Hello All, In Matlllion ETL we have Database Query component, Which stages the data, onto S3 Storage, So overthere i could see that it doesnt have any file format(csv)etc ? If so How does it Load into Snowflake ! Can anyone throw some light on this?

Hello All,
In Matlllion ETL we have Database Query component, Which stages the data, onto S3 Storage, So overthere i could see that it doesnt have any file format(csv)etc ? If so How does it Load into Snowflake ! Can anyone throw some light on this ?
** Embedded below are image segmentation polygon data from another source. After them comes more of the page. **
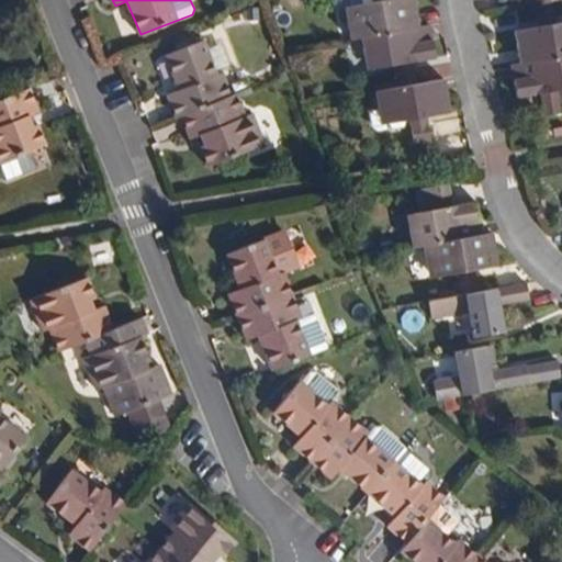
[(364,35),(422,24),(417,0),(374,0),(353,3),(357,19),(351,20),(355,36),(364,35)]
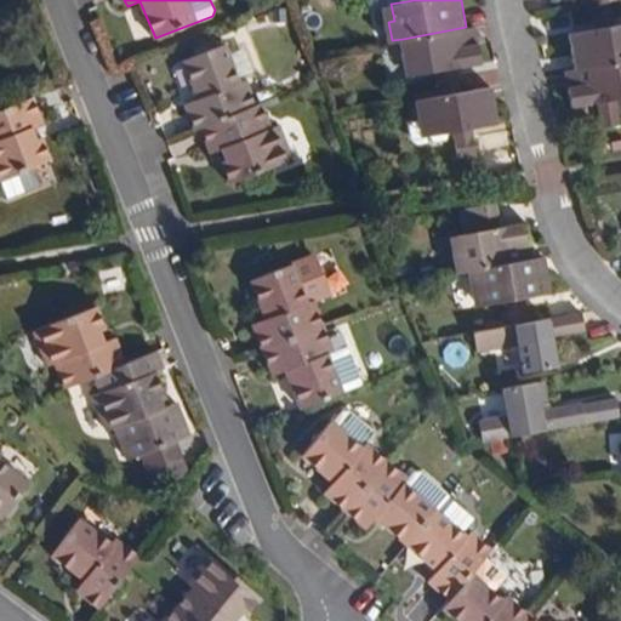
[(616,21),(611,0),(593,4),(597,23),(616,21)]
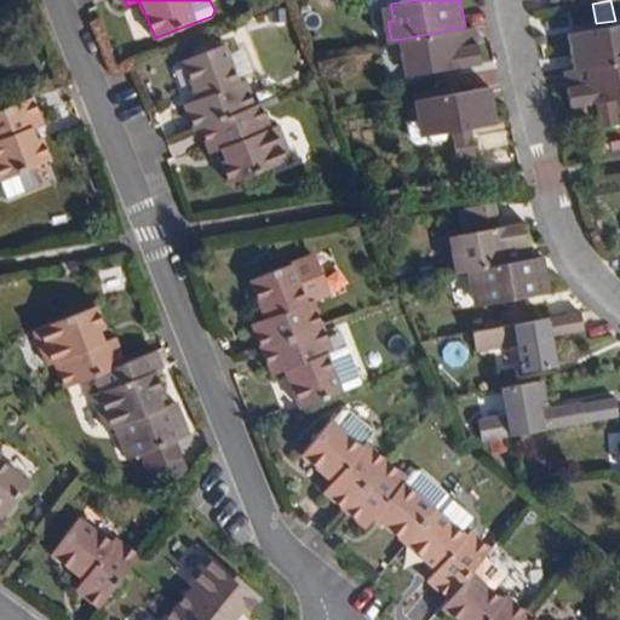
[(465,27),(402,39),(406,59),(412,58),(414,75),(440,72),(484,63),(477,26),(465,27)]
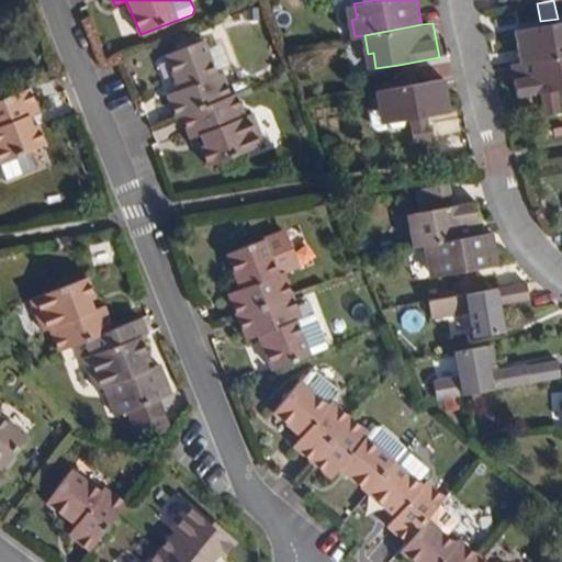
[(517,31),(524,63),(561,56),(561,23),(559,24),(517,31)]
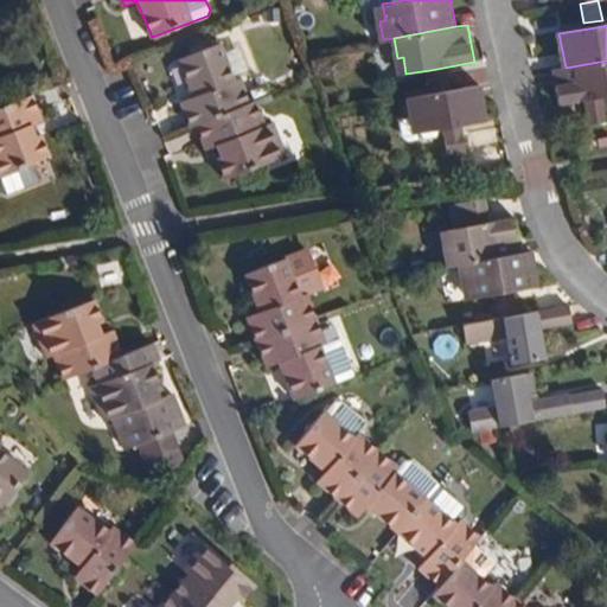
[(196,125),(249,103),(238,78),(234,80),(218,44),(178,59),(192,96),(180,101),(191,127),(196,125)]
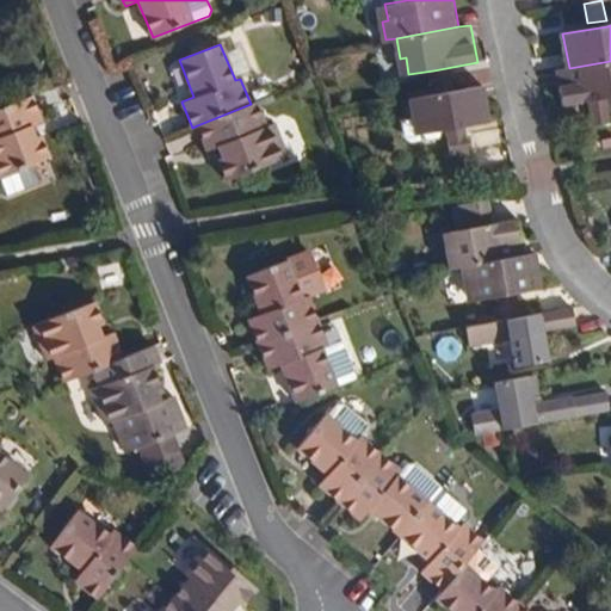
[(610,61),(569,68),(560,71),(566,107),(593,103),(610,99),(610,61)]
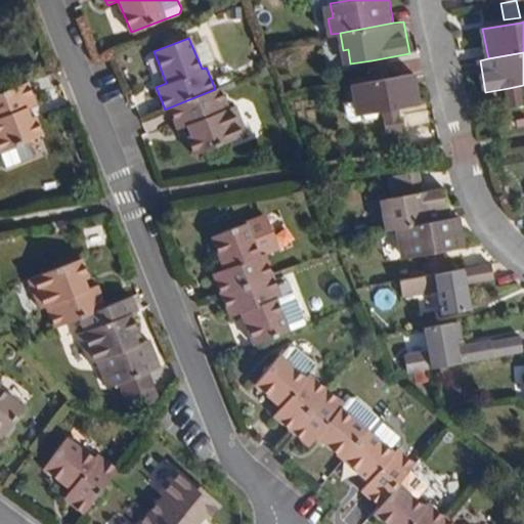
[(373,66),(376,80),(391,77),(388,62),(373,66)]
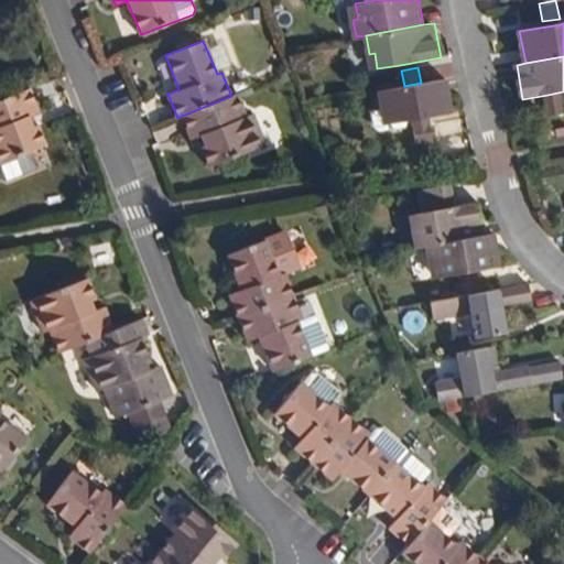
[(421,83),(404,86),(377,90),(380,109),(386,108),(388,122),(410,119),(451,112),(445,78),(421,83)]
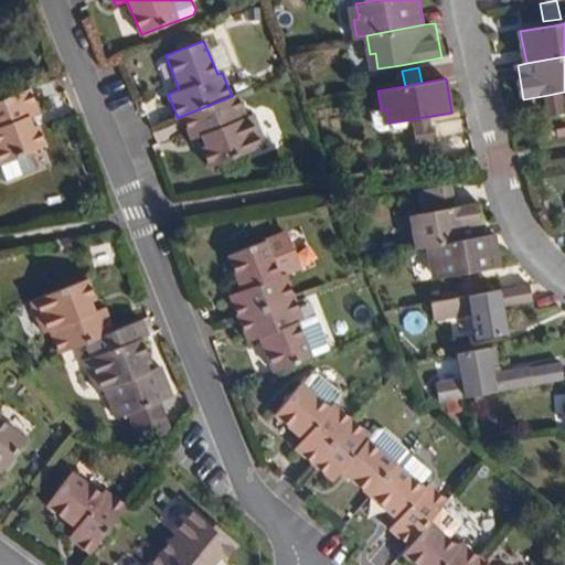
[(38,113),(29,88),(0,99),(0,162),(45,146),(36,125),(32,126),(28,116),(38,113)]
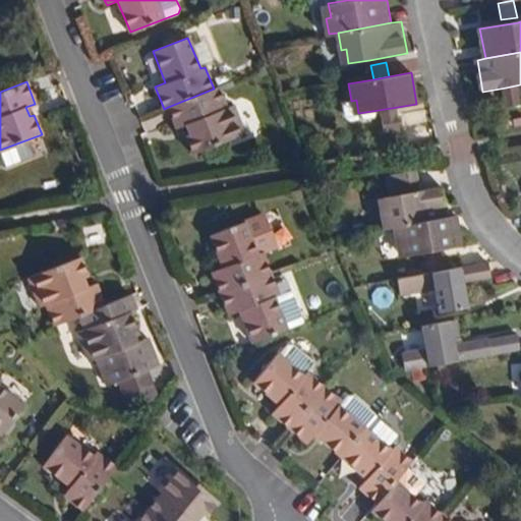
[(520,90),(520,89),(520,84),(506,88),(507,94),(520,90)]
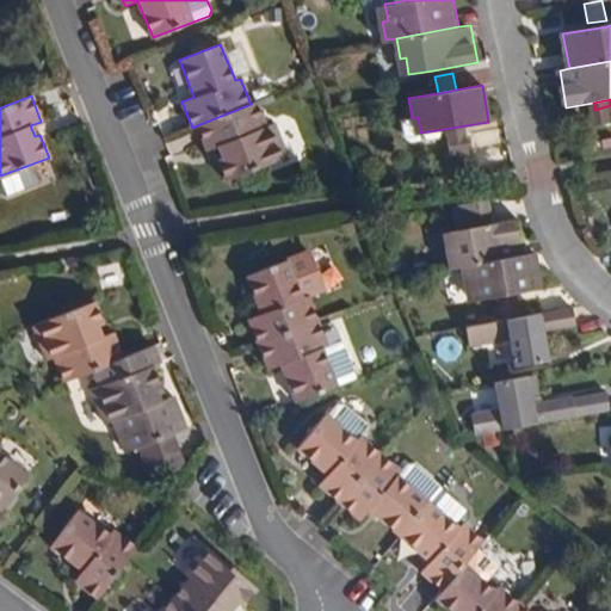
[(255,102),(251,104),(197,125),(208,152),(218,147),(222,156),(217,159),(226,180),(287,156),(273,124),(266,125),(255,102)]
There are possibly a couple things at play here. What the actual format of the file is when it lands in S3 depends on the options that you have selected in the Data Query component. Typically the file format will be in a tab delimited format but could be compressed using something like GZip if you have chosen that as an option.

 

Either way, the easiest way of understanding what statement Matillion sent to Snowflake to in order to load the data is to go into Snowflake and look at the history. You will see a COPY INTO statement. As far as I know it should pretty much always look similar to this:

 

COPY INTO "Database_Name."Schema_Name"."Table_Name" ("Column_X", "Column_Y")

 FROM 's3://your_bucket/you_folder' CREDENTIALS= 

    AWS_KEY_ID='' 

    AWS_SECRET_KEY='' 

    AWS_TOKEN=''

FILE_FORMAT=(TYPE='CSV'FIELD_DELIMITER='\t' COMPRESSION='GZIP' TIMESTAMP_FORMAT='auto' DATE_FORMAT='auto' TIME_FORMAT='auto' TRIM_SPACE=TRUE NULL_IF=('\\N') EMPTY_FIELD_AS_NULL=FALSE)

ON_ERROR=ABORT_STATEMENT TRUNCATECOLUMNS=TRUE

 

The bold is what Snowflake will use to the read the file that is staged in S3. Hopefully this helps. Thanks for posting!

Initially, when we were migrating, huge tables, From Onprem the job used to fail after running for 12+ hours the jobs used to fail, due to S3 timeout error, so at that, time we havent found any info regarding the file type, as CSV. So may be this migh a bug where if a job fails the file type might be abandoned in the middle without completing it.